Darm
Malabsorptionsstörungen
Wenn der Körper Nährstoffe nicht vollständig aufnehmen kann
Malabsorption bezeichnet eine Störung der Nährstoffaufnahme aus der Nahrung. Dabei werden Eiweiße, Kohlenhydrate und Fette nicht ausreichend verdaut, im Darm nur ungenügend aufgenommen oder nicht richtig weitertransportiert. Dadurch kann es zu Mangelzuständen an wichtigen Nährstoffen, Vitaminen und Mineralstoffen kommen.
Typische Beschwerden sind voluminöse, fettige und übelriechende Stühle, Blähungen sowie bei Kindern Wachstumsstörungen.
Was sind die Ursachen einer Malabsorption?
Die Ursachen einer Malabsorption sind vielfältig.
› Das Bauchspeicheldrüsenenzym Lipase verdaut die Fette zu kleinen Bestandteilen, welche durch die Gallensäuren (welche von der Leber gebildet werden) in eine aufnehmbare Form gebracht werden. Das Bauchspeicheldrüsenenzym Amylase verdaut die Zucker zu aufnehmbaren Bestandteilen. Pepsin aus dem Magen beginnt die Verdauung von Eiweissen und aktiviert weitere Bauchspeicheldrüsenenzyme. Dadurch können Erkrankungen der Bauchspeicheldrüse, des Magens und der Leber zu einer Malabsorption führen.
› Andere Erkrankungen wie die Glutenunverträglichkeit (Zoeliakie, Sprue), der Vitamin B12-Mangel, der Morbus Crohn oder die Colitis ulzerosa führen über einen autoimmunen Weg zu einer verminderten Aufnahme von allen oder einzelnen Nährstoffen und Vitaminen.
› Auch ein falscher pH-Wert im Magendarmtrakt kann zu einer fehlenden Aktivierung von Enzymen und somit zu einer Malabsorbtion führen.

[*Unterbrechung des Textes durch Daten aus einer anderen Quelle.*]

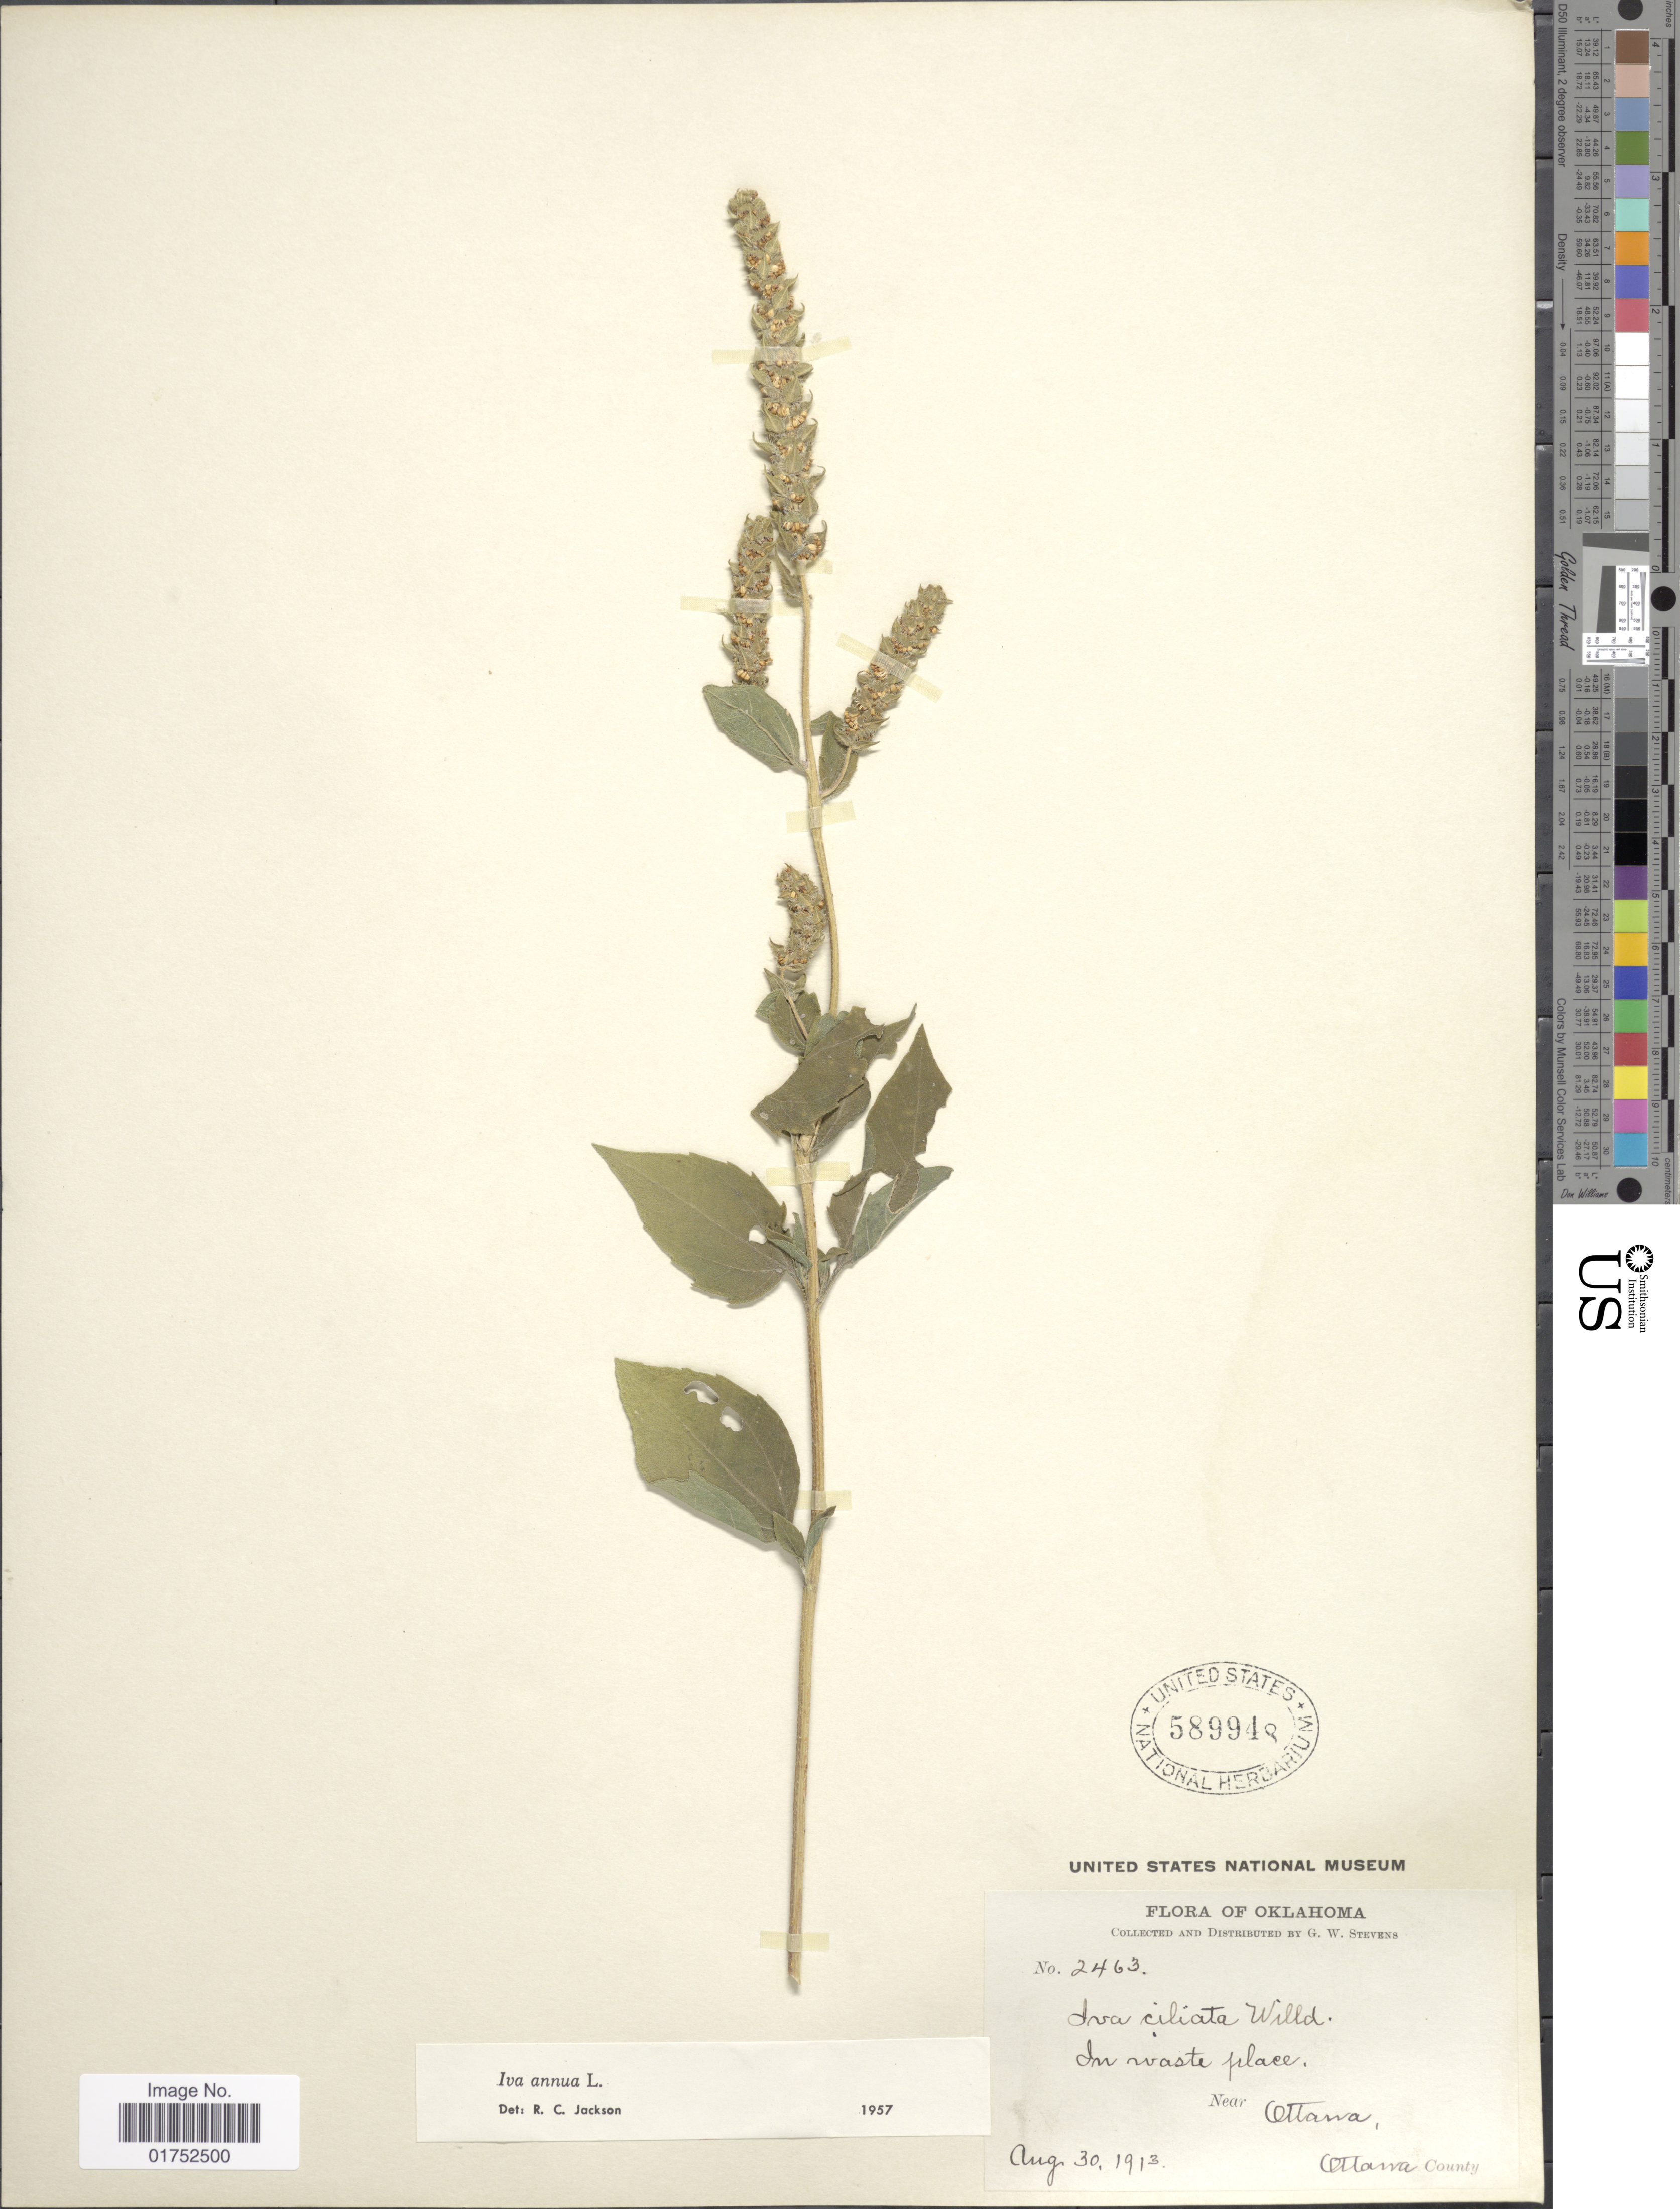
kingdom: Plantae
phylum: Tracheophyta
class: Magnoliopsida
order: Asterales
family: Asteraceae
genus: Iva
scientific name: Iva annua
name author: L.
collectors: G. W. Stevens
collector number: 2463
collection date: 1913-08-30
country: United States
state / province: Oklahoma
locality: Near Ottawa, Ottawa County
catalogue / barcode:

› Typisch und jedem bekannt ist natürlich eine akute Infektion (infektiöse Gastroenteritis), welche über die Entzündungsreaktion zu zeitlich begrenzten, beeindruckenden Diarrhoen führen kann. Chronische Infektionen sind selten, kommen aber auch bei postoperativ ausgeschalteten Darmschlingen, bakterieller Ueberwucherung und Divertikeln vor.
› Auch Zuckerunverträglichkeiten (Laktose-, Fruktose-, Sorbitintoleranz) kann zu einer Malabsorption führen.
Welche Symptome macht eine Malabsorption?
Als Folge der nichtaufgenommenen Nährstoffe kommt es zu einem Durchfall (Diarrhoe), fettigen Stuhlgängen (Steatorrhoe), Blähungen und abdominellen Schmerzen. Speziell der fettige, weiche, übelriechende Durchfall (Steatorrhoe) ist das häufigste Symptom.
Durch die fehlende Aufnahme kommt es häufig zu einem Gewichtsverlust trotz ausreichender Essmenge und zu Gedeihstörungen bei Kindern. Aufgrund des Mangels an Vitaminen und Mineralien kann es zu einem Verlust der Periode (Amenorrhoe) oder auch einer Blutarmut (Anämie) kommen.
Wie erfolgt die Diagnose einer Malabsorption?
Die Diagnose einer Malabsorption erfolgt durch eine gute Befunderhebung (Anamnese), Labordiagnostik zur Feststellung der Art des Mangels, Atemteste zur Erfassung einer Zuckerresorbtionsstörung (Laktosemangel, bakterielle Überwucherung), Stuhlteste (Bakterien, Amöben, Elastase, Helicobacter pylori, Calprotectin, Fettgehalt), einer Sonographie, ggf. einer oberen und unteren Endoskopie (Gastroskopie, Koloskopie) und ggf. einer Kernspintomographie des Abdomens.
Verschiedene spezielle Untersuchungen, Resorptions- und Funktionsteste können noch angeschlossen werden.
Wie wird eine Malabsorbtion behandelt?
Nach ausführlicher Erhebung der Krankengeschichte und Diagnostik erfolgt die Behandlung der Grunderkrankung, d.h. z.B. werden Bakterien eradiziert oder Bauchspeicheldrüsenenzyme ersetzt und auf eine normale Funktion der Organe hingearbeitet.
Gezielt und auch schon vor dem Abschluss der Diagnostik erfolgt das Ersetzen der fehlenden Vitamine, Spurenenlement und Mineralien.